Земля 2.0 (сборник) - стр. 66
Внезапно професс потемнел лицом, схватился за грудь и зашелся мучительным кашлем. Я вскочил на ноги, одним движением переместился к столу, на котором во вместительной пластиковой бутыли грелась вода для полива. Пока я искал, а затем наполнял пластиковый стакан, професс успел прокашляться. Он шумно прочистил горло, сплюнул на грядку и в недоумении уставился на свой плевок. Ком мокроты был коричнево-красным, словно кусок несвежего сырого мяса.
– Domine miserere… – пробормотал Габриель обескураженно. – Только этого не хватало!
– Монсеньор! – встревожился я. – Что с вами?
– Понятия не имею, – ответил он. – В груди саднит, я думал – простуда.
– Нужно, чтобы брат Яков вас осмотрел. Сейчас же, – сказал я.
Я сопроводил професса в лазарет, который был расположен в гулком матовом куполе с тонкими стенами. Все материалы для его строительства «напечатал» «Голиаф». Я вызвал брата Якова – тот молился в своей келье на борту «Святого Тибальда».

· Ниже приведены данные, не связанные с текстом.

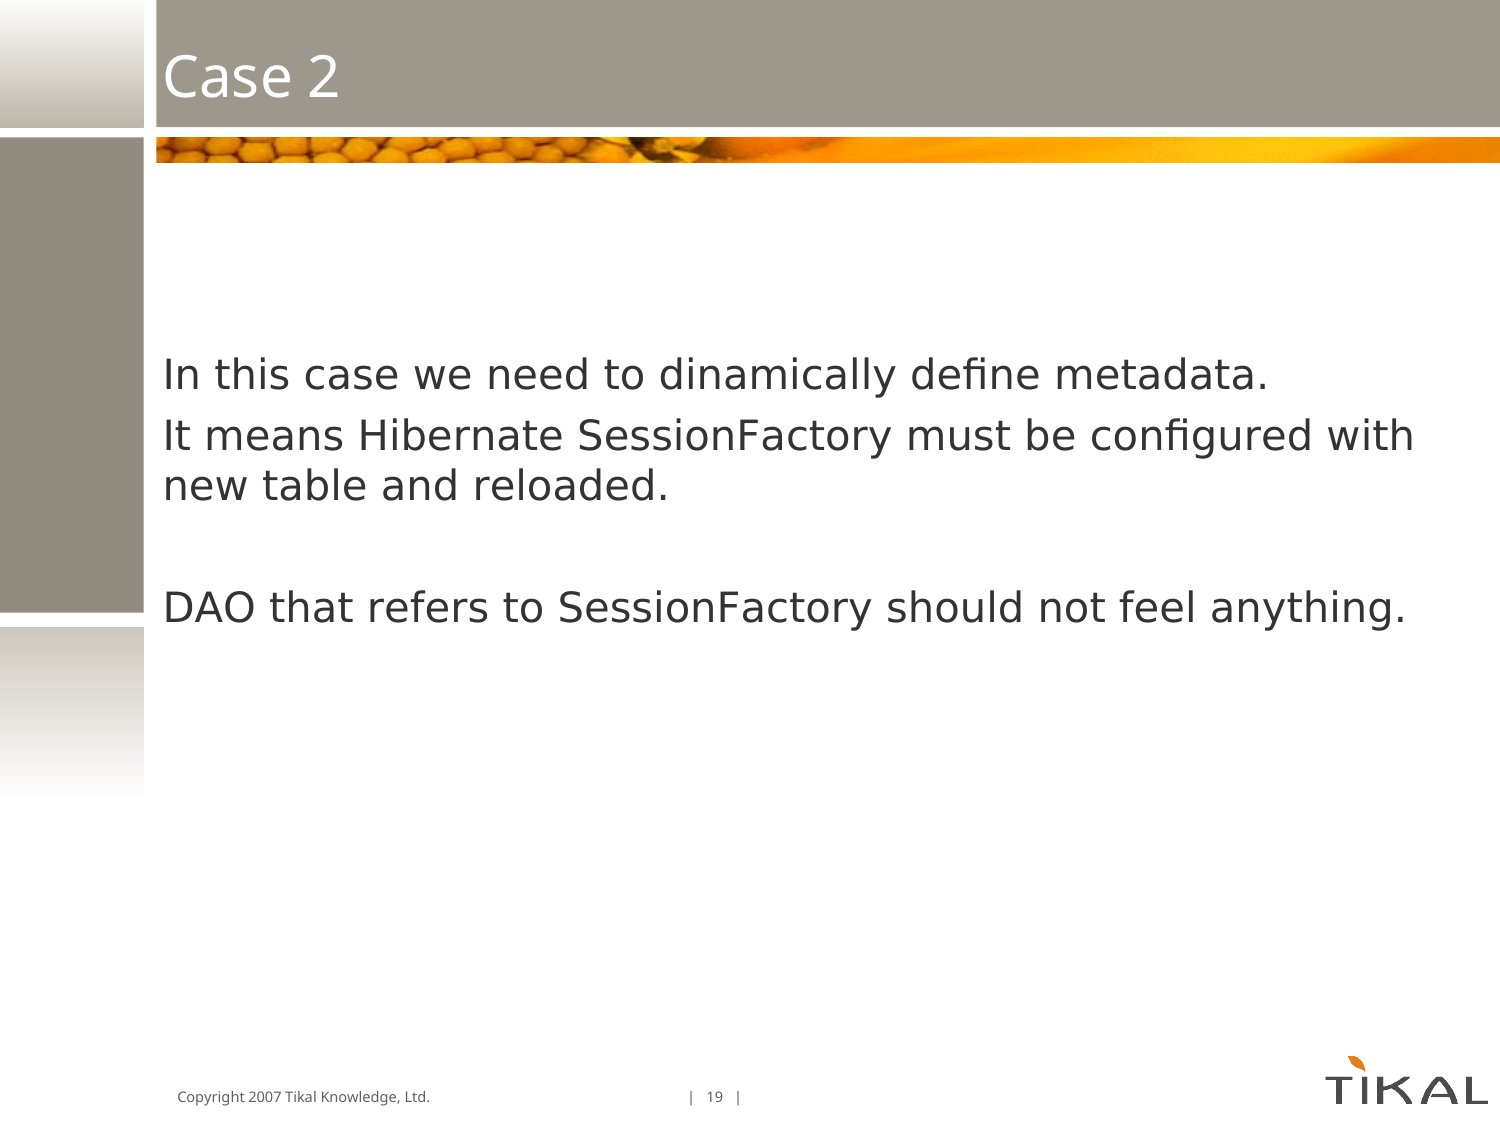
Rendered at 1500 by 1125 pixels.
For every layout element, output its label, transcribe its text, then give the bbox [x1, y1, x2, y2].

– Жан Батист тоже жаловался на кашель, – поделился Яков. – Я и сам неважно себя чувствую.
– Что-то инфекционное? – еще сильнее заволновался руководитель миссии.
– Я вскоре выясню, монсеньор, – пообещал Яков, прижимая головку стетоскопа к волосатой груди Габриеля.
– Похоже, Господь приготовил для нас испытания, – заметил я.
– Ступай-ка лучше к своим кустам и помоги им опылиться, – бросил мне Яков.
Он обнаружил, что професс болен эмфиземой легких в начальной стадии. Прописал ему отдых, дыхательную гимнастику, кислородотерапию и какие-то особые препараты-ингибиторы, которые «Давид», до сего момента не производивший ничего сложнее порошкового вина для причастий, с натугой синтезировал больше суток.
Красноватый цвет мокроты был обусловлен не кровью, как мы все опасались, а вездесущей марсианской пылью. Мельчайшая взвесь, по консистенции похожая на дым, попадала в бронхи и альвеолы, приводила к обызвествлению и появлению инородных тканей. Увы, но с этим ничего нельзя было поделать. Яков пророчил на наши головы хронические силикозы, бронхиты, эмфиземы, возможно – даже рак. Судя по его угрюмой мине, жизнь на Марсе не обещала быть очень долгой и простой.
У меня появились симптомы позднее, чем у остальных братьев. Это была одышка, упадок сил, субфебрильная температура, а затем – кашель-кашель-кашель… сводящий с ума, вызывающий головную боль, провоцирующий бессонницу и доводящий едва ли не до рвоты. Я не мог прочесть даже «Pater noster», чтобы не заперхать, брызгая во все стороны красной слизью.
Можно было встать посреди лагеря в разгар дня и по кашлю определить, кто и где находится.